SOURCE DOCUMENT>
______

ICCVAM Biennial Report 2014-2015

Glossary of Key Terms

3Rs: the principles of replacement, reduction, or refinement of animal use for scientific research or product safety testing

Accuracy: the closeness of agreement between a test method result and an accepted reference value, or the test method's proportion of correct outcomes

Acellular pertussis vaccines: vaccines that contain Bordatella pertussis proteins rather than whole bacterial cells

Acute systemic toxicity: the immediate or near-immediate effect of a toxic substance after it is absorbed and distributed throughout the body. Different acute systemic toxicities are distinguished by the route of exposure: by ingestion (oral), through the skin (dermal), or by inhalation.

Adverse outcome pathway (AOP): a conceptual framework constructed from existing knowledge that relates exposure of a type of toxic substance to subsequent steps that result in illness or injury

Agonist: a substance that increases activity of the target (estrogen or androgen) receptor

Agrochemical: a chemical product used in agriculture

Algorithm: a set of steps that are followed in order to complete a computational process

Allergen: a substance that can cause an allergic reaction

Allergic contact dermatitis (ACD): an allergic reaction that results from repeated direct skin contact with a skin sensitizer. Clinical signs of ACD include redness, swelling, blistering, and itching.

Alternative methods: testing methods that replace, reduce, or refine animal use

Androgen: a class of hormones, produced largely by the testes, that serve as the primary male hormones

Androgen receptor (AR): a protein molecule to which an androgen or androgen-like substance can attach. This interaction produces a chemical signal or triggers a cellular response.

Antagonist: a substance that decreases activity of the target (estrogen or androgen) receptor

Anticoagulant rodenticides: chemicals that inhibit blood clotting that are sold for the purpose of killing rodents

Antimicrobial: capable of destroying or inhibiting the growth of bacteria, fungi, and other microorganisms

Bayesian network: a machine-learning approach used to explore probabilistic relationships among variables of interest

Bioavailability: potential for chemical absorption and distribution throughout the body and into cells, or the extent of chemical accessibility at a physiologically active site

Biocide: in European legislation, a chemical substance or microorganism intended to destroy, deter, render harmless, or exert a controlling effect on any harmful organism by chemical or biological means (a similar but subtly different definition is used by the EPA)

Biomarker: a biological molecule found in blood, other body fluid, or tissues that can be measured and that may provide a sign of toxicity or disease

Biotransformation: the process in a living system of converting a substance to a different substance

Corneal epithelial cells: structural cells from the cornea, the transparent front part of the eye

Cryopreserved cells: cells preserved by cooling to subfreezing temperatures while avoiding damage caused by formation of ice; cryopreservation can be used to preserve cells extracted from tissues for later use

Cytochrome p450 enzymes: a group of enzymes that alter the structure of drugs and other molecules

Cytotoxic: the ability of a substance to kill or harm cells

Developmental toxicity: effects observed in offspring that occur as a result of chemical exposures of the pregnant mother. Developmental toxicity effects may be apparent at birth or emerge later in the offspring’s life.

______

EXERCISE 1>
From the glossary, reproduce word for word the passage starting at "Allergic contact dermatitis" and ending at "blistering, and itching.".
EXERCISE 2>
Using the glossary, list every clinical sign of allergic contact dermatitis that it names.
EXERCISE 3>
Does the glossary support each of these statements? Answer yes or no, and quote the words that decide it.
(a) Androgens are produced largely by the testes.
(b) Acellular pertussis vaccines contain whole bacterial cells.
(c) The EPA defines a biocide exactly as European legislation does.

______

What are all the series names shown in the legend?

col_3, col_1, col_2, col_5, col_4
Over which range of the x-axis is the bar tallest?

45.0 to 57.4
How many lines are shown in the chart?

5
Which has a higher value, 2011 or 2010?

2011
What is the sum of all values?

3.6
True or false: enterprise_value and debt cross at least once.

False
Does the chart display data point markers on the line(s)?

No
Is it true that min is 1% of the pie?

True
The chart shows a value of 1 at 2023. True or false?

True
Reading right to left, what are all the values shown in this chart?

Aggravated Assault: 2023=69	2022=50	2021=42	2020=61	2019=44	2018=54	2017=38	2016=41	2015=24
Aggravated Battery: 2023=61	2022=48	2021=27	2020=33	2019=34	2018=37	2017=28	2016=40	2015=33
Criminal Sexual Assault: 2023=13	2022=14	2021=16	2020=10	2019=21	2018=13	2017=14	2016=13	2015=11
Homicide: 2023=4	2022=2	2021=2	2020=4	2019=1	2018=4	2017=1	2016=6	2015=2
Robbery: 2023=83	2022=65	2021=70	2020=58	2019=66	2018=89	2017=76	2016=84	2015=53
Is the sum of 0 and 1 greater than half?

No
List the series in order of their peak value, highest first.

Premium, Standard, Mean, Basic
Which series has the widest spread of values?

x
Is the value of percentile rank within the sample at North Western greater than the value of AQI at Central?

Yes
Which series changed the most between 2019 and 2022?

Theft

______

RESPONSE 1>
Allergic contact dermatitis (ACD): an allergic reaction that results from repeated direct skin contact with a skin sensitizer. Clinical signs of ACD include redness, swelling, blistering, and itching.

RESPONSE 2>
Redness, swelling, blistering, and itching.

RESPONSE 3>
(a) Yes: "produced largely by the testes"
(b) No: "contain Bordatella pertussis proteins rather than whole bacterial cells"
(c) No: "a similar but subtly different definition is used by the EPA"